15 Feb 2024 | Chao Wang, Hehe Fan, Ruijie Quan, Yi Yang
ProtChatGPT is an AI-based system designed to facilitate protein research by leveraging large language models (LLMs) to understand and interact with protein data. The system enables users to upload protein sequences or structures and ask questions, with ProtChatGPT generating comprehensive answers based on the information provided. The system integrates protein encoders, a Protein-Language Pre-training Transformer (PLP-former), a projection adapter, and an LLM to process and interpret protein data. The protein encoders generate embeddings for sequences and structures, which are then processed by the PLP-former to align with language representations. The projection adapter converts these embeddings into prompts that the LLM can interpret, allowing the system to generate informative answers.
The system is trained using a two-stage approach: first, learning protein-description representations, and second, generating text from protein data. The first stage involves training the PLP-former on protein-description pairs to extract relevant features, while the second stage uses the PLP-former and a frozen 3D encoder to generate text-based responses. The system is evaluated on tasks such as protein understanding and design, demonstrating its effectiveness in providing accurate and logically consistent answers. The system also shows promise in distinguishing homologous proteins and proteins with mutually exclusive functions, highlighting its potential in protein research.
ProtChatGPT is designed to be a versatile tool for protein research, offering a platform for interactive dialogue and comprehensive insights into protein structures and functions. The system's ability to align multi-level protein features with LLMs makes it a valuable resource for researchers in the field of biomedicine and beyond. The system is expected to contribute to further advancements in protein research and inspire applications in other scientific disciplines.ProtChatGPT is an AI-based system designed to facilitate protein research by leveraging large language models (LLMs) to understand and interact with protein data. The system enables users to upload protein sequences or structures and ask questions, with ProtChatGPT generating comprehensive answers based on the information provided. The system integrates protein encoders, a Protein-Language Pre-training Transformer (PLP-former), a projection adapter, and an LLM to process and interpret protein data. The protein encoders generate embeddings for sequences and structures, which are then processed by the PLP-former to align with language representations. The projection adapter converts these embeddings into prompts that the LLM can interpret, allowing the system to generate informative answers.
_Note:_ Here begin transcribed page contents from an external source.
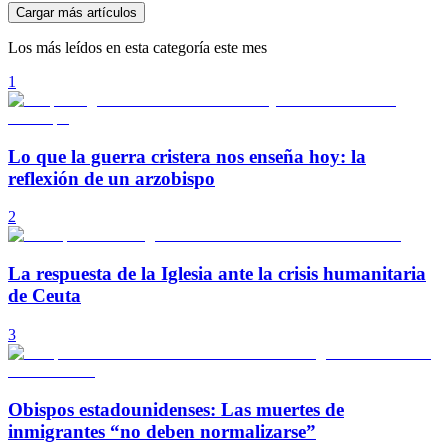
Cargar más artículos
Los más leídos en esta categoría este mes
1
Lo que la guerra cristera nos enseña hoy: la
reflexión de un arzobispo
2
La respuesta de la Iglesia ante la crisis humanitaria
de Ceuta
3
Obispos estadounidenses: Las muertes de
inmigrantes “no deben normalizarse”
The system is trained using a two-stage approach: first, learning protein-description representations, and second, generating text from protein data. The first stage involves training the PLP-former on protein-description pairs to extract relevant features, while the second stage uses the PLP-former and a frozen 3D encoder to generate text-based responses. The system is evaluated on tasks such as protein understanding and design, demonstrating its effectiveness in providing accurate and logically consistent answers. The system also shows promise in distinguishing homologous proteins and proteins with mutually exclusive functions, highlighting its potential in protein research.
ProtChatGPT is designed to be a versatile tool for protein research, offering a platform for interactive dialogue and comprehensive insights into protein structures and functions. The system's ability to align multi-level protein features with LLMs makes it a valuable resource for researchers in the field of biomedicine and beyond. The system is expected to contribute to further advancements in protein research and inspire applications in other scientific disciplines.